Intrepid Documentaries - Searching for Wallenberg (2003)

Intrepid Documentaries - Searching for Wallenberg (2003)

This documentary tells the story of Raoul Wallenberg, a Swedish diplomat who traveled to Budapest in 1944 to rescue as many Jews as possible. In less then six months he managed to save thousands of Hungarian Jews from the Nazi and Arrow Cross death machinery. On 17 January 1945, during the Siege of Budapest by the Red Army, Wallenberg was arrested by Soviets SMERSH and subsequently disappeared.

Preparations for a show trial started 1953 in Budapest to “prove” that Wallenberg had never been in the Soviet Union, nobody had arrested Wallenberg in 1945. Preparations were initiated in Moscow, as part of Joseph Stalin's increasing antisemitic and anti-Zionist campaign. Everything was ready for a trial designed to prove that Wallenberg had been the victim of Zionists. Three leaders of the Jewish community of Budapest L. Benedek, L. Stöckler, and M. Domonkos, as well as two additional “eyewitnesses” P. Szalai and K. Szabó were arrested and tortured. After Stalin's death on March 5, 1953, the trial was aborted and the arrestees released in fall 1953. Due to severe torture M. Domonkos died shortly after being released and L. Stöckler became psychologically impaired.

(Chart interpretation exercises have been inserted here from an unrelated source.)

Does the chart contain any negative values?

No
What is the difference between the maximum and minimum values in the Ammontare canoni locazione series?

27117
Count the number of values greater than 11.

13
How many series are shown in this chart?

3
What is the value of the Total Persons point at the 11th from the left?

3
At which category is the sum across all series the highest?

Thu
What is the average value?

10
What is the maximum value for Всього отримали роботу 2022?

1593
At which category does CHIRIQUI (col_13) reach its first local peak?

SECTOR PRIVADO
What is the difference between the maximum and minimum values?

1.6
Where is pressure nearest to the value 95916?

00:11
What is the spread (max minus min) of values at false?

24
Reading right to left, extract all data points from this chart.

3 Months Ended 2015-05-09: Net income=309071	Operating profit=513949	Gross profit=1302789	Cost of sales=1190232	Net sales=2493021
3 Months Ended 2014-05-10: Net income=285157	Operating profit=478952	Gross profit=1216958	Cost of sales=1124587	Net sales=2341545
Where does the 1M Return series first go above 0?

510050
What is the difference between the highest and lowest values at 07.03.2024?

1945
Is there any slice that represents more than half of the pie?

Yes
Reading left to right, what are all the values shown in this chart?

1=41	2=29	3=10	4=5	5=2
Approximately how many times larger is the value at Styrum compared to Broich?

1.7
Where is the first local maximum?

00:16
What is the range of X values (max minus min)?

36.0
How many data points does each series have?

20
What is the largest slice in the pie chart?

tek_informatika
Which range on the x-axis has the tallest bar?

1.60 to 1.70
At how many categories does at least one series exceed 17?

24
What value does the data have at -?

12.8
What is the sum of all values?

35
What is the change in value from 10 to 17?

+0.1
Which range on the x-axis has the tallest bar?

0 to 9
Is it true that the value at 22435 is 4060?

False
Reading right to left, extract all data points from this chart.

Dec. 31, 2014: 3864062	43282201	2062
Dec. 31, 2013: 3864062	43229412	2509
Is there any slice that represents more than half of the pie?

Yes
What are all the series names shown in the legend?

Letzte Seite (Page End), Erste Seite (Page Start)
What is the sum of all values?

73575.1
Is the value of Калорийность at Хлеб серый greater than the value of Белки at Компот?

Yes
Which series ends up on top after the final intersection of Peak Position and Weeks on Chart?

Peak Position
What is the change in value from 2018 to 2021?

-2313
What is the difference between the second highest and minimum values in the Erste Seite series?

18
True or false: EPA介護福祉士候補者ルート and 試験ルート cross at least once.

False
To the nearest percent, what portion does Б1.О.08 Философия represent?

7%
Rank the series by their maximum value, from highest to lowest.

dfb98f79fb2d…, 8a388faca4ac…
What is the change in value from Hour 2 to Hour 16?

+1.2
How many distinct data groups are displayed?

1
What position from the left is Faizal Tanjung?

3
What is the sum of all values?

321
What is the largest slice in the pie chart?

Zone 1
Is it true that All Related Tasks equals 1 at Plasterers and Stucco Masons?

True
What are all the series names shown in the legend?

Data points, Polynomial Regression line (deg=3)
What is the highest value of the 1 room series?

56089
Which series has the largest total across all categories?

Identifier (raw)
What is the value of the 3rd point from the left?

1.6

On July 6, 2018, the Presidium of Moscow City Court (Judge S. E. Kurtsinsh presiding) upheld the decision of Moscow City Court of February 20, 2018, to support the decision of the Meshchansky District Court (Moscow) of September 18, 2017, to deny access of Mme Marie Dardel-Dupuy, Raoul Wallenberg’s niece, to the documents in the FSB Central Archive. The reason provided by judge Kurtsinsh was weak and had nothing to do with the request of Mme Dardel-Dupuy “There are no grounds to suggest that the defendant provided unreliable information in the answer.” In her appeal Mme Dardel-Dupuy requested access to full information (access to the original, uncensored documents) and did not claim that the FSB had released “unreliable” information.

One more complaint, now about the answer of the General Military Prosecutor’s Office, was submitted on September 14, 2018 to the Khamovnichesky District Court, Moscow. Previously, on June 21, 2018, Senior Military Prosecutor A. E. Sozhigaev informed Gryaznova that neither she, nor her clients Mme Dardel-Dupuy, Susanne Berger, and Vadim Birstein, can see the archival documentation that the General Prosecutor’s Office collected for issuing the rehabilitation of Raoul Wallenberg in 2000 because these materials can only be seen by a narrow circle of persons (in other words, they are secret) and “materials on Wallenberg do not affect the rights, freedoms and interests of E. M. Dupuy, S. Berger, and V. J. Birstein.” Clearly, Sozhigaev’s statement is inacccurate because the materials directly affects the rights and interests, in particular, of Mme Dardel-Dupuy, Wallenberg’s niece.